I don’t have a crystal ball that says what they’ll do, and these two teams haven’t come up much when people in the league discuss trade suitors. Maybe they feel better playing it out and seeing what they have with their current groups. But fortune favors the bold, and both franchises have shown the willingness to pounce when an unexpected opportunity comes their way.

Boston and San Antonio moving into the upper realm of the contender class might have been unexpected, but now it creates a lot of new opportunities for these two teams and others around the league. Could this be the late plot twist that adds some drama to the trade deadline? Stay tuned.

Prospect of the Week: Aday Mara, 7-3 junior center, Michigan

I went to third-ranked Michigan’s 82-72 win over Washington on Wednesday, and while the main treat for the 15 credentialed NBA scouts was seeing Huskies big man Hannes Steinbach and Wolverines do-it-all forward Yaxel Lendeborg — both of whom are possible lottery picks — Big Blue has a dominant frontcourt that includes two other prospects in Aday Mara and 6-foot-9 Morez Johnson.

I was familiar with Mara from seeing him at UCLA his first two seasons after the Bruins recruited him from Spain, where he came in with one-and-done buzz that didn’t quite deliver. While the size and touch intrigued, he accumulated fouls too easily and failed to finish point touches too often. Also, his first name and how long it takes him to change ends had a bit too much in common.

However, in his third season of college basketball, he seems much more comfortable with the speed and physicality, and as a result, he’s impacting the game more frequently with his height, touch and feel.

While standing 7-3 makes him an obvious paint target, Mara isn’t a brute. He’s much more comfortable rolling into feathery jump hooks or dropping off passes to cutting teammates, and he threw in a couple of spicy dimes on Wednesday. He’s also become an automatic finisher around the rim and a more explosive lob threat than we saw at UCLA.

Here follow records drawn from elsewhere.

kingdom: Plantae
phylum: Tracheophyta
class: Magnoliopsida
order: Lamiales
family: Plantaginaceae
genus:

Mara finished the game 10-of-11 from the floor with two assists and three blocks, continuing a season where he is shooting 70.4 percent from the floor and, just as notable for a player this size, averaging 5.8 assists per 100 possessions. He also leads the Big Ten in block rate at 12.2 percent.

A few clips from Wednesday stand out. Watch here as he understands that Steinbach is going to lean into him and waits on the physicality before spinning away to get himself a dunk:

Also note how early he got down the floor and into this post-up; his end-to-end speed has definitely picked up a notch.

Later, he knows a double-team is going to arrive on his post-up, and he knows he has Lendeborg open at the 3-point line … but he still waits on the cut because he thinks he can get a layup.

Finally, here’s a quick reminder that players only receive assists on made baskets. This was a sweet no-look dime off the dribble, but his teammate blows the bunny:

Ranked 32nd on Sam Vecenie’s most recent Top 100, Mara looked plausible as a late first-rounder, with pathways to a Luke Kornet-type impact as a plus-length center with some feel and touch, even if the touch doesn’t extend past the free-throw line. (Mara is at 44.4 percent from the stripe this year. Can he start shooting jump hooks from there?)